Glass Discussion & Research. NO IDENTIFICATION REQUESTS here please. > Far East (excluding China)
List of Japanese glass makers
ahremck:
For those who might be interested there is 'Japanese Glass' Facebook group that I created because I realised several of my Murano items probably were not and they were not Czech either. We have athree excellent people who are very serious Japanese collectors.
Ross
kwqd:
--- Quote from: chasdevlin on April 19, 2020, 08:37:15 AM ---I've become interested in it after coming to realise how many pieces I've had have been Japanese. The lack of information can be frustrating. I've been relying on the same kind of links that are above in order to find out more, but it would be great to have more resources.

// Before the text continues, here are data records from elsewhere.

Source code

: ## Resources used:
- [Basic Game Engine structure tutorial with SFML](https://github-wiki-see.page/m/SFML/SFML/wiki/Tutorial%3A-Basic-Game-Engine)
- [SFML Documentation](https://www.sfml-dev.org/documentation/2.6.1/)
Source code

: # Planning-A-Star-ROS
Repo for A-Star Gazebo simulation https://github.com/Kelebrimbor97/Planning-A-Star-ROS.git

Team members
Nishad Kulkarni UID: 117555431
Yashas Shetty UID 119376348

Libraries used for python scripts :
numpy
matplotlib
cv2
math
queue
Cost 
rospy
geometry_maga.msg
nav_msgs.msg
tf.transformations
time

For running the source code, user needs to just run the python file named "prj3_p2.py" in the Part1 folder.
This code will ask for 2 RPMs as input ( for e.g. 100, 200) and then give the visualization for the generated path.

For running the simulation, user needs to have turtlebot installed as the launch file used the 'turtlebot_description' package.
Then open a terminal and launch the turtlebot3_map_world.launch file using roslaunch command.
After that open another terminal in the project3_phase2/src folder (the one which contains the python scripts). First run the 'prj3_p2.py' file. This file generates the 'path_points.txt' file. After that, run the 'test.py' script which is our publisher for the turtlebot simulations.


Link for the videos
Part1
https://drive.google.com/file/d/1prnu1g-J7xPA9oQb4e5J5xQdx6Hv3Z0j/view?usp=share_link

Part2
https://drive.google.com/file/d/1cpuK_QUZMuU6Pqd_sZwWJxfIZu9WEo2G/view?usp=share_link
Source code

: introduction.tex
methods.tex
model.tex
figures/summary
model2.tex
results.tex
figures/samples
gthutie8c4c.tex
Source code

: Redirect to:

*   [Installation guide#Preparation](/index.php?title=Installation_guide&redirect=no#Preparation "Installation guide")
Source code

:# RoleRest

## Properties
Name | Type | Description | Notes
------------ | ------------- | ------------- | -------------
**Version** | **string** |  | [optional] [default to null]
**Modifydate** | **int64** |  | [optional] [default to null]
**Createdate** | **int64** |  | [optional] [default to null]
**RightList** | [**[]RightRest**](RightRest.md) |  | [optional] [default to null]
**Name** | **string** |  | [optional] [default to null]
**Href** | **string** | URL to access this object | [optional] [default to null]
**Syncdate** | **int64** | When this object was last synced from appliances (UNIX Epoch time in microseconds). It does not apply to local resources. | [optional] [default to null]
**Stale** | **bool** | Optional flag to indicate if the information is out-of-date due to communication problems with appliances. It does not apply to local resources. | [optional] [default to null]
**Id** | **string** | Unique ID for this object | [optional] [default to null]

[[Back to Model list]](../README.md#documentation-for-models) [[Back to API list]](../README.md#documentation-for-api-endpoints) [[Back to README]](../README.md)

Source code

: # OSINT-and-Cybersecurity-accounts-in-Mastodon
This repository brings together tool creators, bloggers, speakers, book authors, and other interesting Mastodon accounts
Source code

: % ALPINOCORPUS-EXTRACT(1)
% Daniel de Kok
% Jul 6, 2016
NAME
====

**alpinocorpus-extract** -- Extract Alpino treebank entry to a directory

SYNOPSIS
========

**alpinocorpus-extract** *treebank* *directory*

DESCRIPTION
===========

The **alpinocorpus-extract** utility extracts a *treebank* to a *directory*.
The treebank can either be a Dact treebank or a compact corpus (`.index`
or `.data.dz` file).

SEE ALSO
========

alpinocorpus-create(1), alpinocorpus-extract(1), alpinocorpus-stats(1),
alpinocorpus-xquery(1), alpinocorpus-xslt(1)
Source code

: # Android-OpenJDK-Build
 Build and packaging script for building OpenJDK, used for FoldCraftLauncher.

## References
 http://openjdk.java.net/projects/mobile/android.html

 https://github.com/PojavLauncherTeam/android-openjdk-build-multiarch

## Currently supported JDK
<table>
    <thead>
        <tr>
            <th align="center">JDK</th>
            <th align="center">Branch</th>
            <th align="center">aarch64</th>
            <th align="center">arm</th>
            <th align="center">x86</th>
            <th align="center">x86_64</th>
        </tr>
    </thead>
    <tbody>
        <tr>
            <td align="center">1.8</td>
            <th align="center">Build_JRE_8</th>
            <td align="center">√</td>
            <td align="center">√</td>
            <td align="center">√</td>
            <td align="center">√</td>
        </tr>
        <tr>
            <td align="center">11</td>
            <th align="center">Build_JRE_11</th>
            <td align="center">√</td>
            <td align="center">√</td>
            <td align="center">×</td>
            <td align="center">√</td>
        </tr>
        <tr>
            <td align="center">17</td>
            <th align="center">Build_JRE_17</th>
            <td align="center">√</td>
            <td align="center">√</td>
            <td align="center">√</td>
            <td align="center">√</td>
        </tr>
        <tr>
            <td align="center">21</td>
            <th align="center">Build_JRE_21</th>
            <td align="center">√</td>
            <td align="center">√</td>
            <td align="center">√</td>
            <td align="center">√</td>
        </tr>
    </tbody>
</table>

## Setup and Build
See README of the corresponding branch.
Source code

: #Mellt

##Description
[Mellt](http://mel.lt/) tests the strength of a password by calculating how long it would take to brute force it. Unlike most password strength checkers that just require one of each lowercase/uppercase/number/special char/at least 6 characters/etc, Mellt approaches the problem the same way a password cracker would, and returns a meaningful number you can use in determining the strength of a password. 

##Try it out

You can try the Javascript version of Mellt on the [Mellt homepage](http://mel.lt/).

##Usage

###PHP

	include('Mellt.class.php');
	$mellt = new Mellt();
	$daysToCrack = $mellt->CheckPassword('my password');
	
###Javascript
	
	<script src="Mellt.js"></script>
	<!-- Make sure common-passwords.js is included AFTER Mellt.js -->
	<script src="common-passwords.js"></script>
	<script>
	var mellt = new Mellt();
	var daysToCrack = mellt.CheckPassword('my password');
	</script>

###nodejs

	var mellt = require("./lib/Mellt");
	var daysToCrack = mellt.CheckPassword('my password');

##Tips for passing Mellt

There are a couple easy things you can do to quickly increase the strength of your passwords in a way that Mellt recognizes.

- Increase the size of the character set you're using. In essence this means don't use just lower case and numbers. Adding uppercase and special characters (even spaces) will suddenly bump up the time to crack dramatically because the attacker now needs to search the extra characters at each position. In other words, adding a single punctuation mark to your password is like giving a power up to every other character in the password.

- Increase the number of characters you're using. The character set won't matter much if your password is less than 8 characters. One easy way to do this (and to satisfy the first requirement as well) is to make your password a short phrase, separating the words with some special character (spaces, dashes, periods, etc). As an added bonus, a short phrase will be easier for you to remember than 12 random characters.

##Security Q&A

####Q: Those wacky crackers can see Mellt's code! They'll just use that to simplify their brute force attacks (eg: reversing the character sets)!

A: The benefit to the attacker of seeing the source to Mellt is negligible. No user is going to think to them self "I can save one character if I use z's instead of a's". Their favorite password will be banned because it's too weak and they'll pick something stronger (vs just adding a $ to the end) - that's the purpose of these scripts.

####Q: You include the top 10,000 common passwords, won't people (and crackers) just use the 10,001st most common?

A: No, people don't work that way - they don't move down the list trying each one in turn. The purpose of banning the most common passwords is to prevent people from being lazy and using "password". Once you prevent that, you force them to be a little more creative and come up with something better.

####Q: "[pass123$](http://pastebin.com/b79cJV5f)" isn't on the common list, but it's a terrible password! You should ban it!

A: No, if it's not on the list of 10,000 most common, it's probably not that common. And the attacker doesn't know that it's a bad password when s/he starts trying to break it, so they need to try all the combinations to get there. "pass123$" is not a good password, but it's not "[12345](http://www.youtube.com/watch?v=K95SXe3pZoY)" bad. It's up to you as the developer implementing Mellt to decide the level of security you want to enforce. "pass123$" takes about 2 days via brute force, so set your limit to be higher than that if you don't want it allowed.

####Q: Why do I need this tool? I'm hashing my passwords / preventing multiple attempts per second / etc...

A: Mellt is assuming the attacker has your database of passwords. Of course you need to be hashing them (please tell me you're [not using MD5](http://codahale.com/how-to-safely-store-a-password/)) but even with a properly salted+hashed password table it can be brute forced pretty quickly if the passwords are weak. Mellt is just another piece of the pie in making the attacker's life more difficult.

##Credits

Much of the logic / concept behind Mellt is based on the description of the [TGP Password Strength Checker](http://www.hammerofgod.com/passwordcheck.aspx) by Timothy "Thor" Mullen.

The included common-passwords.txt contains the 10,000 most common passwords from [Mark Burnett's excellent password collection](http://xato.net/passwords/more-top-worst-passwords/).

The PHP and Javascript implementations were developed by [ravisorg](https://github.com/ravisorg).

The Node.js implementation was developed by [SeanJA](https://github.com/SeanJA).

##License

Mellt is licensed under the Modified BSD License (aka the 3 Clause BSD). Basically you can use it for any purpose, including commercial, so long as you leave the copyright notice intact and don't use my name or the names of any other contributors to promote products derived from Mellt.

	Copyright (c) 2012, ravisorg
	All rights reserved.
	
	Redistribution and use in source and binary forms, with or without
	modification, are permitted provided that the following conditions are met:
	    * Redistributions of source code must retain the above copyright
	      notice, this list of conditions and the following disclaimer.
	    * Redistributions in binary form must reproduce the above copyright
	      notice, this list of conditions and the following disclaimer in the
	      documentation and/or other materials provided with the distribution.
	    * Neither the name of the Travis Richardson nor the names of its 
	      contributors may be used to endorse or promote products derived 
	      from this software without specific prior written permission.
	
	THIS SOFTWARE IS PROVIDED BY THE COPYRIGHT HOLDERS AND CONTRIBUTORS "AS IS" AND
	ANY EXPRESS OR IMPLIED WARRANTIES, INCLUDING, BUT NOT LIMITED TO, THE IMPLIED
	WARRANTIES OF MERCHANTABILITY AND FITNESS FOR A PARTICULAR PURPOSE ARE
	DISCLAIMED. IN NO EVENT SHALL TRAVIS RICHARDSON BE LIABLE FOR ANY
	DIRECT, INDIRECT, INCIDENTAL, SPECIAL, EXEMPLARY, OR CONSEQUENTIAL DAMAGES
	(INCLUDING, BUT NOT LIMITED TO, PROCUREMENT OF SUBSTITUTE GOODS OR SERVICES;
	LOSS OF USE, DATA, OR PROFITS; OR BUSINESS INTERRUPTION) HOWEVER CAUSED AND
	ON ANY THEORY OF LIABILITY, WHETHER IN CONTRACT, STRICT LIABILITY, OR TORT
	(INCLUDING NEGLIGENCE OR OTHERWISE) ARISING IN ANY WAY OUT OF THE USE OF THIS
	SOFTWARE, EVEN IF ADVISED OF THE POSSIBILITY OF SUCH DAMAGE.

I do wonder how much interest there is in their art glass within Japan. There must be collectors I would have thought. Has anyone come across any Japanese blogs or anything like that dedicated to their glass?
--- End quote ---
There does not currently seem to be much interest in acquiring or documenting Japanese art glass, except from a very small number of serious collectors around the world, possibly due to the lack of information about this glass. Most collectors just seem to want to be able to differentiate Japanese glass from other glass, so they don't mistakenly buy it. Prices are all over the place and often wildly inflated, especially for production Iwata and Kamei glass and some other production glass (Kamei has become a generic term for anything suspected to be Japanese). I've never seen any of this inflated production Japanese art glass sell for the prices being asked. Not sure if someone is trying to drive the price up on this stuff or if this is also due to the lack of information about this glass. I've bought directly from Japan, for pretty reasonable prices, if you don't count the shipping costs. At least the Japanese understand the difference between artist pieces and production glass.
None of the serious collectors that I have interacted with have any good sources for information about Japanese art glass and, at best, are attempting to put bits and pieces of information together, as I have been trying to do. I do know one collector who has been to Japan in recent years and visited some of the extant glass houses and gained some information about those makers' history and has freely shared that information.
This general lack of information is probably due to cultural factors and the lack of interest in this glass by collectors while it was being produced and as many of the Japanese glass houses went out of business in the 1980s and 1990s and others transitioned into producing other products in order to survive. Japanese culture discouraged seeking recognition as an individual, instead to defer to the group or organization, so information about individual artists who worked for the major glass houses is scant. Japanese tastes have apparently changed since glass houses were producing art glass pre-2000 and, as far as I can tell, there is not much interest in this glass in Japan. The major interest there that I see is to cater to the export market. I have not seen that those exporting this glass from Japan, in general, have any more information about this glass than those outside of Japan do. Time is probably running out to document information about pre-2000 Japanese art glass as the people who worked in this industry die, since no other information seems to have survived. I do not know of any concerted effort in Japan to gather or preserve this information. I have made an effort to find sources in Japan with no success.
Sorry if this is rambling, I just got up for a bit and made the mistake of checking my email. Going back to bed!
kwqd:
Awake, now, and had one cup of coffee. My post was in the spirit of this thread and aimed at the glass houses which were active in Japan pre-2000, not the Japanese studio art glass movement or artists. I have not put much effort into looking at the studio art glass movement in Japan or into learning about Japanese studio glass artists. It was interesting to note that there are some ties between the studio art glass movement in Japan and Illinois State University, which I attended. I never met Joel Phillip Meyers, though he taught at ISU while I was attending there, but I have since met some of his students. I did not become interested in art glass until a few years later.